CUDA-LLM: LLMs Can Write Efficient CUDA Kernels
Wentao Chen, Jiace Zhu, Qi Fan, Yehan Ma, An Zou
TL;DR
The paper tackles the challenge of generating high-performance CUDA kernels with LLMs by introducing the Feature Search and Reinforcement (FSR) framework, which jointly optimizes functional correctness and runtime performance through a multi-prompt, reinforcement-driven loop. FSR uses three feature functions—Compilation Verifier, Function Validator, and Performance Profiler—to iteratively refine candidate kernels toward hardware-specific efficiency, validated on 20 CUDA kernels across edge and server GPUs.

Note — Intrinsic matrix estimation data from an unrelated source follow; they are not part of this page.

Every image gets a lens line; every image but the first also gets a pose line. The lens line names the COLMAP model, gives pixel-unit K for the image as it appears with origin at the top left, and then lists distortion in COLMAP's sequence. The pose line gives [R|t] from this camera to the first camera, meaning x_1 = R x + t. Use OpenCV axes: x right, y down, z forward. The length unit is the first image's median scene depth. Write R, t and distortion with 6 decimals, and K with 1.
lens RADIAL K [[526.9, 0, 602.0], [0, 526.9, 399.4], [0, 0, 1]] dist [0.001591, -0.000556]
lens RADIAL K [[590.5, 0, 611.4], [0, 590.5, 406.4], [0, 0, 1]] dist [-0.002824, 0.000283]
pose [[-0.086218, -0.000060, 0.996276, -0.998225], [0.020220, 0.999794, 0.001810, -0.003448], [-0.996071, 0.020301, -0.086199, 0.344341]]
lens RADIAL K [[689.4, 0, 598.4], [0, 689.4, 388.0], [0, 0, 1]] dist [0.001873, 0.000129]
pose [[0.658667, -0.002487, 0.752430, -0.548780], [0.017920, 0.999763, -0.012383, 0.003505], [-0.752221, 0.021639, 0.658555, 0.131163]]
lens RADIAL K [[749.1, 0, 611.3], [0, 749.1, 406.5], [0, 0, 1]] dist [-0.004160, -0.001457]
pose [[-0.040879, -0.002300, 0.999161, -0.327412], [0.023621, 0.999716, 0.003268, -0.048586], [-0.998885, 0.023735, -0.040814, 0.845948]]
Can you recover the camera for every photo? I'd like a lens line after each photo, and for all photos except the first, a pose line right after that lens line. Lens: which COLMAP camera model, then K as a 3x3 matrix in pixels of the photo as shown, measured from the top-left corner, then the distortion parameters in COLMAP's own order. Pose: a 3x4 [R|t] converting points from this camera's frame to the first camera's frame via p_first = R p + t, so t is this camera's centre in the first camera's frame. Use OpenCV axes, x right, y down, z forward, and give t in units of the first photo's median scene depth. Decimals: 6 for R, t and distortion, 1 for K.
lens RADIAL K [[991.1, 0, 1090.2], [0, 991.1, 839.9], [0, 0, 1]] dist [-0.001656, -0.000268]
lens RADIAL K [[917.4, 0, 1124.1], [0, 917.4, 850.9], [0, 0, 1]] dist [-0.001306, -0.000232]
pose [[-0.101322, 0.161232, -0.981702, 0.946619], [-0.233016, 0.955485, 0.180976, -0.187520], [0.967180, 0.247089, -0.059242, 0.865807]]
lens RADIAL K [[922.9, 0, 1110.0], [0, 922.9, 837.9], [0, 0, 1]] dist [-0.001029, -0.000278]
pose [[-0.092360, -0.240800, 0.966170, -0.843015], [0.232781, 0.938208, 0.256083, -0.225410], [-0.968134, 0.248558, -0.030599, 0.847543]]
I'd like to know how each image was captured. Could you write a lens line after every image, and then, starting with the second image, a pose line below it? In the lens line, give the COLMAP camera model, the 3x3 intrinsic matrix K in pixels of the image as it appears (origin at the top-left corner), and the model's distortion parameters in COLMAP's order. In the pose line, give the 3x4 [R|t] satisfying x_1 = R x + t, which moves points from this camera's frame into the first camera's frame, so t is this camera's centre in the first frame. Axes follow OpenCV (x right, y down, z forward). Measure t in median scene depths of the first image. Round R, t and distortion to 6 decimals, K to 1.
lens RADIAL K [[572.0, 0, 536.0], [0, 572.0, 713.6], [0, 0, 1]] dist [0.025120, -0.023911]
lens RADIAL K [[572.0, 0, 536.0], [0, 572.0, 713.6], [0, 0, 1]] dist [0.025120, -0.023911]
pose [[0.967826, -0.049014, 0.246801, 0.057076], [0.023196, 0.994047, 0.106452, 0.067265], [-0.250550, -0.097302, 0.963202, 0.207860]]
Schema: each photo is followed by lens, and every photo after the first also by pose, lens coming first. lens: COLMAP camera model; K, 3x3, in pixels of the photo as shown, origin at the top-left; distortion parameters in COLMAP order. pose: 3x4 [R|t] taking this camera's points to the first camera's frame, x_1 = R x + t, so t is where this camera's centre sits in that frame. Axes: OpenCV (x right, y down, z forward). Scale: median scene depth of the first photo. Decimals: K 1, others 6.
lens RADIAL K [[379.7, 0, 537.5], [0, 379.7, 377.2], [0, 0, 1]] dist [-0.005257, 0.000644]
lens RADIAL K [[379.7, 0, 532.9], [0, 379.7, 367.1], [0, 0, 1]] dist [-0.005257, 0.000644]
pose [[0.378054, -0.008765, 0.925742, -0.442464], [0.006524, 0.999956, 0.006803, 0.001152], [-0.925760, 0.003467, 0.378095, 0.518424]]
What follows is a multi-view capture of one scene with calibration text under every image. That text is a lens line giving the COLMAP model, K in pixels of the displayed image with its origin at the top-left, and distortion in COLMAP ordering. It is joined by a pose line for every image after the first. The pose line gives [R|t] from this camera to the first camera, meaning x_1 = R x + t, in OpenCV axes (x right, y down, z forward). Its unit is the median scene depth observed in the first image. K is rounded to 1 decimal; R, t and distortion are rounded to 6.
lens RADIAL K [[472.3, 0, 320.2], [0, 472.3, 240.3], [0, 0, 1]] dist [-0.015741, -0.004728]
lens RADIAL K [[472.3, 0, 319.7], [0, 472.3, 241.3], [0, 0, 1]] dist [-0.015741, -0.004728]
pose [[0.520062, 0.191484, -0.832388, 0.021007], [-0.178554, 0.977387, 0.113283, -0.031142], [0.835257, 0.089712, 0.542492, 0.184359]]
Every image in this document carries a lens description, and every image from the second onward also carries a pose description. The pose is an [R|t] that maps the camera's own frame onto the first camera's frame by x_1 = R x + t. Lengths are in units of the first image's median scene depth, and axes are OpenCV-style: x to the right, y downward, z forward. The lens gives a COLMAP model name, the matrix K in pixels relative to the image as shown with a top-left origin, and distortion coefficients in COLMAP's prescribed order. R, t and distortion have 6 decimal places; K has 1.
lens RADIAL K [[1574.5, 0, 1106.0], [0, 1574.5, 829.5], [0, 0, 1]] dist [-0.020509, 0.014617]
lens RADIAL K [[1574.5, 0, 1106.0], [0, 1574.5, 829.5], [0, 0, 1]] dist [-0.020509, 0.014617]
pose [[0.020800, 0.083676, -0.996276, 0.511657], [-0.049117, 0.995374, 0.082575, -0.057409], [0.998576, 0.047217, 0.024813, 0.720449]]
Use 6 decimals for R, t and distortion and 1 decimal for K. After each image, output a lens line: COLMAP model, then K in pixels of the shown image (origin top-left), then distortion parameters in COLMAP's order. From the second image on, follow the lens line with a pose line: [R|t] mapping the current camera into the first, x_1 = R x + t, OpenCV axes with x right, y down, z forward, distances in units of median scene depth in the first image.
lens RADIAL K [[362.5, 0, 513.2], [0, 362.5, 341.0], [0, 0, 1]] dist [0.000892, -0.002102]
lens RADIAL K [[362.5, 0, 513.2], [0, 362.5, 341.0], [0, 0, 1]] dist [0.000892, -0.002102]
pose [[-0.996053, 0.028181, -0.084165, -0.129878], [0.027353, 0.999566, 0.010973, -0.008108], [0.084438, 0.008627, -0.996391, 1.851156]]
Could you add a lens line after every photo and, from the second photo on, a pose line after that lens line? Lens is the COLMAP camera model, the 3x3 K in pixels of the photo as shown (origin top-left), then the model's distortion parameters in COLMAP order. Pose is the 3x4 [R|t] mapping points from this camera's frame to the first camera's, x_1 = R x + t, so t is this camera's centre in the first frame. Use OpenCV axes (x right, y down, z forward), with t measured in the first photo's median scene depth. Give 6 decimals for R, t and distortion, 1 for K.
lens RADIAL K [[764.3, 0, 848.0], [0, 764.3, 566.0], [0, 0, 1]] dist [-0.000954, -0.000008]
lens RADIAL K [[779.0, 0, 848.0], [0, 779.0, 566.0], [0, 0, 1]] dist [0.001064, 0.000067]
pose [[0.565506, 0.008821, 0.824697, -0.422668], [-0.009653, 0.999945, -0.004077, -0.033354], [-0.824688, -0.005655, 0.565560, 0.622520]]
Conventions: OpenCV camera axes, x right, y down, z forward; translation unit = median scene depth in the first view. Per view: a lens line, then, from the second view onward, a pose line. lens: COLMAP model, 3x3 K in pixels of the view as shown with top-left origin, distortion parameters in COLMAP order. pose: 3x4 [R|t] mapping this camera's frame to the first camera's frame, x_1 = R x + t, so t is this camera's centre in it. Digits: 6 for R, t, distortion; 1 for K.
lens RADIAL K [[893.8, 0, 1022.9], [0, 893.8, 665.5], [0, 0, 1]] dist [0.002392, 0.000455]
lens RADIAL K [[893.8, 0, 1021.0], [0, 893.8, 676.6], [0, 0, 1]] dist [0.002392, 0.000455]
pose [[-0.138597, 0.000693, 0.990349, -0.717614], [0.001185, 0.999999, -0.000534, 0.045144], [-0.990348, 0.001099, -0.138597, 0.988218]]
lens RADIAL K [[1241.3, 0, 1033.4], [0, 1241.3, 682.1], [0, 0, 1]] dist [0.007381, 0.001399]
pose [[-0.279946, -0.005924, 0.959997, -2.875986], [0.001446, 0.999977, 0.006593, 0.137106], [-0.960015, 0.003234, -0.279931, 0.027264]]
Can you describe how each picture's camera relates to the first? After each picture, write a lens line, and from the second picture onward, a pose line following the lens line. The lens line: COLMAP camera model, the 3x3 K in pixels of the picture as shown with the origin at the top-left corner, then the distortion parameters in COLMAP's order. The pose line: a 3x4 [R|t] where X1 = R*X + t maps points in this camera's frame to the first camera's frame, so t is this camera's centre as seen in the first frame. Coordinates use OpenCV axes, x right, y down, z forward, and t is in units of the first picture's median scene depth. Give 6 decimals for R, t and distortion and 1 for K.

Empirical results show that CUDA-LLM with FSR achieves correctness on all tasks while delivering substantial speedups compared to directly generated kernels, with notable improvements up to 179x (and some cases >300x) and robust numerical accuracy. The work demonstrates a practical path to automated, architecture-aware GPU kernel generation, with potential to transform GPU programming tasks across diverse hardware platforms.
Abstract
Large Language Models (LLMs) have demonstrated strong capabilities in general-purpose code generation. However, generating the code which is deeply hardware-specific, architecture-aware, and performance-critical, especially for massively parallel GPUs, remains a complex challenge. In this work, we explore the use of LLMs for the automated generation and optimization of CUDA programs, with the goal of producing high-performance GPU kernels that fully exploit the underlying hardware. To address this challenge, we propose a novel framework called \textbf{Feature Search and Reinforcement (FSR)}. FSR jointly optimizes compilation and functional correctness, as well as the runtime performance, which are validated through extensive and diverse test cases, and measured by actual kernel execution latency on the target GPU, respectively. This approach enables LLMs not only to generate syntactically and semantically correct CUDA code but also to iteratively refine it for efficiency, tailored to the characteristics of the GPU architecture. We evaluate FSR on representative CUDA kernels, covering AI workloads and computational intensive algorithms. Our results show that LLMs augmented with FSR consistently guarantee correctness rates. Meanwhile, the automatically generated kernels can outperform general human-written code by a factor of up to 179$\times$ in execution speeds. These findings highlight the potential of combining LLMs with performance reinforcement to automate GPU programming for hardware-specific, architecture-sensitive, and performance-critical applications.